• The task: Look through the listing below for the string "text". Show each line where it occurs.

• Extracted data:
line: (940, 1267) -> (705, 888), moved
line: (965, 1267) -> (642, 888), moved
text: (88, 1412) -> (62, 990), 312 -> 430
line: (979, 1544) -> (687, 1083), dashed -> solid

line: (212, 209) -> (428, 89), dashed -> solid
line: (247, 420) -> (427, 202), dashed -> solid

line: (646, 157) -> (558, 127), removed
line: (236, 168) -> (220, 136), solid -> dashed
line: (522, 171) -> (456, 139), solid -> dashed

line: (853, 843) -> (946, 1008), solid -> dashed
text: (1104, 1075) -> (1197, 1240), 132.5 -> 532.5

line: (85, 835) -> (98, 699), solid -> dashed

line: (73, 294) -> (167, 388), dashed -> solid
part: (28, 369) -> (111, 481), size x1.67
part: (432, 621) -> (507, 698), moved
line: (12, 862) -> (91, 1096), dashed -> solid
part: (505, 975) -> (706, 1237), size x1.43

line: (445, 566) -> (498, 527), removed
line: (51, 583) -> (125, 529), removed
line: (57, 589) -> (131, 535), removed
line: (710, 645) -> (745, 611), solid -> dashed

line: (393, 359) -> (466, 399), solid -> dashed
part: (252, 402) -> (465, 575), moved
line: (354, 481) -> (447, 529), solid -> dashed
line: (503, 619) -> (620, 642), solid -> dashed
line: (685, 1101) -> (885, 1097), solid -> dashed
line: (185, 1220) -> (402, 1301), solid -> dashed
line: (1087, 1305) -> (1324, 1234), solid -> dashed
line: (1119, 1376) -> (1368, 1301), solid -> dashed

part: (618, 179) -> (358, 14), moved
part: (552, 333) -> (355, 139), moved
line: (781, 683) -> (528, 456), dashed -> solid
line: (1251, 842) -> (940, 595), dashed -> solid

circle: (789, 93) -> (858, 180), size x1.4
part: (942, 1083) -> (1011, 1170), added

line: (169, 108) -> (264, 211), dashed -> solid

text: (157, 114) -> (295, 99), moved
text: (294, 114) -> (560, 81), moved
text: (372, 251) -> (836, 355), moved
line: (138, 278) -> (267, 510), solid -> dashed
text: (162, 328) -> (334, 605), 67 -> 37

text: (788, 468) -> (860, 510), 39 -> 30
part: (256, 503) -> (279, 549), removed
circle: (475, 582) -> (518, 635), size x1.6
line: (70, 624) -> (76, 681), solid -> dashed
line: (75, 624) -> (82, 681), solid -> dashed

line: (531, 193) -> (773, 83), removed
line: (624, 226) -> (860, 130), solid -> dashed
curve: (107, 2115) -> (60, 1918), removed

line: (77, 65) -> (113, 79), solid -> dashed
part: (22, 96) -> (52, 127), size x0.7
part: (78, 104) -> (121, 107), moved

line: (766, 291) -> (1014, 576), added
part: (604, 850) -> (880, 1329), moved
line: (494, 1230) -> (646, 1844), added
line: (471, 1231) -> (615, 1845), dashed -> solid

• Response area:
text: (88, 1412) -> (62, 990), 312 -> 430
text: (1104, 1075) -> (1197, 1240), 132.5 -> 532.5
text: (157, 114) -> (295, 99), moved
text: (294, 114) -> (560, 81), moved
text: (372, 251) -> (836, 355), moved
text: (162, 328) -> (334, 605), 67 -> 37
text: (788, 468) -> (860, 510), 39 -> 30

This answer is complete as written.